We shook hands and then he leaned forward.
"Hear: Barkham came out of the tubes and up through the ranks of Yokomata's organization real quick. He's been Yokomata's right-hand man for the past two years. He's got a reputation for dealing dirty whenever he can, even when there's no good reason. He likes working that way. But if you try to deal him the same, nobody ever hears from you again."
"Real dregger."
"Too true. He was a perfect first-in-command for Yokomata, kept everything running smooth, kept everyone in line — until he doubled Yokomata."
This was the jog who got Harlow-c a greencard and was going to run off to the outworlds with her? Were we talking about the same guy?
"How'd he do that?"
Elmero sighed. "Been trying to find out. Not easy. Yokomata's clamped a tight lid on the affair — which means she'll probably look real bad if the details hit the tubes. What I do know is this: Yokomata's crew stole a hundred vials of Zem concentrate right off the production line."
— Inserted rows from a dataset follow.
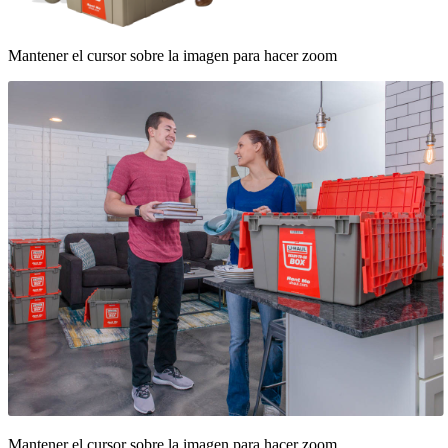
Mantener el cursor sobre la imagen para hacer zoom
Mantener el cursor sobre la imagen para hacer zoom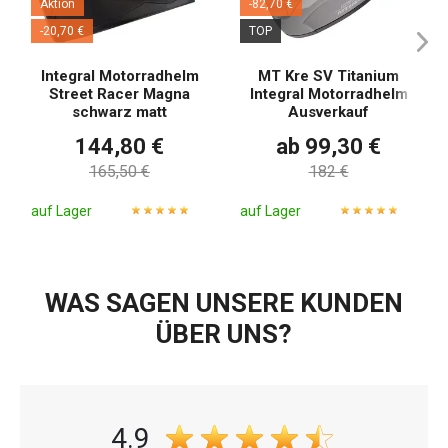
Aktion
-82,70 €
-20,70 €
TOP
Integral Motorradhelm
MT Kre SV Titanium
Street Racer Magna
Integral Motorradhelm
schwarz matt
Ausverkauf
144,80 €
ab 99,30 €
165,50 €
182 €
auf Lager
auf Lager
WAS SAGEN UNSERE KUNDEN
ÜBER UNS?
4.9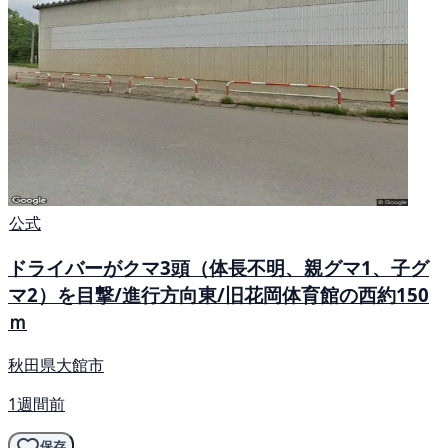
公式
ドライバーがクマ3頭（体長不明、親グマ1、子グ
マ2）を目撃/進行方向東/旧花岡体育館の西約150
ｍ
秋田県大館市
1週間前
保存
Until now I had been leaning up against the front of his desk. Now I took a seat. A hundred vials of concentrate. It could be cut again and again before it hit the brains of the addicts.
"How much is that worth?"
"Mucho millions at user level, but word is that Yokomata was wholesaling it for a quick return. And Barkham was handling the sale."
"And he's gone."
Elmero nodded. "With the Zem. And the couple million payoff from the sale."
No wonder Yokomata had posted a big reward.
"No sign of him since?"
Elmero shook his head.
"How about CenDat?"
"I had a contact there trace his credit trail — something I'm sure Yokomata's already done — but Barkham hasn't used his thumb since Friday."
Which meant he was using barter to move around. Only a stellar-scale jog would use his thumb on the run. Anytime he bought or sold something, the transaction would be recorded in CenDat — where, when, how much, and with whom. One of the unsung benefits of Earth's cashless economy.
The only way around it was barter. And bartering would be easy if you had a hundred vials of Zem concentrate within reach. He could go anywhere. He could be anywhere by now.